The same runtime embeds directly in Python — register your own functions and execute agent-written snippets against them, sandboxed, with no server in between:

from toolplane import Toolplane

runtime = Toolplane()

@runtime.tool(tags={"math"})
def add(x: int, y: int) -> int:
    """Add two numbers."""
    return x + y

result = await runtime.execute("""
value = await call_tool("add", {"x": 2, "y": 3})
return value
""")

And if you already have an agent framework, as_tool() packages the whole runtime as one run_code tool — a plain async function with a generated description (compact enough for OpenAI's tool-description cap) that pydantic-ai, the OpenAI Agents SDK, and LangChain/LangGraph all accept directly. It is sandboxed monty by default: model-authored code never inherits the local_unsafe dev backend implicitly — that requires an explicit backend="local_unsafe" opt-in:

from pydantic_ai import Agent

agent = Agent("anthropic:claude-sonnet-5", tools=[runtime.as_tool()])

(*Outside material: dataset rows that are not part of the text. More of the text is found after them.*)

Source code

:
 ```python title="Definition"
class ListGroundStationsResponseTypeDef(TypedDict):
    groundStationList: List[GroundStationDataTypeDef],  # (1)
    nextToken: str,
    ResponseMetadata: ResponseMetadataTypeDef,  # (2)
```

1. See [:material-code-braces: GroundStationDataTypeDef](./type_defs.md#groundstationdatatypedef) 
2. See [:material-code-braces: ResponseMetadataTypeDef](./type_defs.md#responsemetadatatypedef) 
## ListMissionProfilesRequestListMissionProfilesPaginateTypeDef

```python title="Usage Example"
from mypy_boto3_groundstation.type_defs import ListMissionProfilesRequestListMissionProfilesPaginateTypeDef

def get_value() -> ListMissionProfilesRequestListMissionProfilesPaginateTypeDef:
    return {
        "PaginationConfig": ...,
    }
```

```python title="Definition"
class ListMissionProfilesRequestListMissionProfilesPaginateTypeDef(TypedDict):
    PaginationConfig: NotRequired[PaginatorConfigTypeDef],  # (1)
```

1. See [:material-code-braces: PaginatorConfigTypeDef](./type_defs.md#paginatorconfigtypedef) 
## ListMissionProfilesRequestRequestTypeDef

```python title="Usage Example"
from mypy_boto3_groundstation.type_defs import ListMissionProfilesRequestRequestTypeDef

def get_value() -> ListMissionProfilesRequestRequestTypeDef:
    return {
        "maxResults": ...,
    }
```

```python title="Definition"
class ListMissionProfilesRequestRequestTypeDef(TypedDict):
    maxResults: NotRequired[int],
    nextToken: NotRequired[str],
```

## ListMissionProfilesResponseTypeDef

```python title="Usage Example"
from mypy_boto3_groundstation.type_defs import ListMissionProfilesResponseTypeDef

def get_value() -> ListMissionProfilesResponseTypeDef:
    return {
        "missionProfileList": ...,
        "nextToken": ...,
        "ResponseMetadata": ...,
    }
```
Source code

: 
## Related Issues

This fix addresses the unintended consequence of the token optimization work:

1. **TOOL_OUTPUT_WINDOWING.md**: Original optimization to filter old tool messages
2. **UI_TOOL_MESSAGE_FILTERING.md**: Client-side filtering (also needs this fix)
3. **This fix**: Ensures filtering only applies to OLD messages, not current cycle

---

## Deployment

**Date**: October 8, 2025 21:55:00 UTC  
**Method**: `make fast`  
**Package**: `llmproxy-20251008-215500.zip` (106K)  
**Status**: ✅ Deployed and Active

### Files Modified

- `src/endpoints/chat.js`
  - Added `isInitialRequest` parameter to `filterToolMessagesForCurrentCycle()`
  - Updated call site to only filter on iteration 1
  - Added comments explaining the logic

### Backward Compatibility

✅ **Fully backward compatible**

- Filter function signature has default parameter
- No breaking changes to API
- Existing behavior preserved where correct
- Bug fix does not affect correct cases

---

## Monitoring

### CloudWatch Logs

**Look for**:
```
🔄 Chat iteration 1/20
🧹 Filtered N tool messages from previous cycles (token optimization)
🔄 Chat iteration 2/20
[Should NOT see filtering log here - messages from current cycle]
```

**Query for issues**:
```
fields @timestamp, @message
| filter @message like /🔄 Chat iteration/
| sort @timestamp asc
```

MCP servers, explicit CLI wrappers, and scoped Python namespaces register the same way — see the library guide and examples for the full surface, including config-driven setup (Toolplane.from_config), the result/artifact stores, and runnable as_tool examples for all three frameworks.

Backends

Backend Use Status
monty Default. Sandboxed by construction (no filesystem/network), pure pip install. Flat callable namespace — no classes, no third-party imports. Active
pyodide-deno Opt-in for package-capable snippets (pandas/NumPy-style) via Pyodide in Deno. Supported, feature-frozen
local_unsafe In-process execution for development only. Dev only

A container backend (real CPython, arbitrary packages) lands when a concrete use case needs it. See Code Mode Backends for the design record.

Design goals

  • Normalize heterogeneous tools into a Python-first API surface; JSON is the wire format, not the programming model.
  • Keep the exposed runtime curated rather than ambiently powerful; the host decides which capabilities exist and what boundaries apply.
  • Durable policy lives in config; session policy (escalation grants) dies with the process.
  • Canonical capability ids are qualified (mcp:server/tool); friendly aliases exist only when unambiguous.
  • Every slice earns its place through behavior, tests, or live certification.

Development

make test
make examples
make ci
make publish-check

Docs: make docs / make docs-serve. Publishing: PYPI_TOKEN=... make publish — see the release checklist.

See ROADMAP.md for sequencing and Architecture for code organization.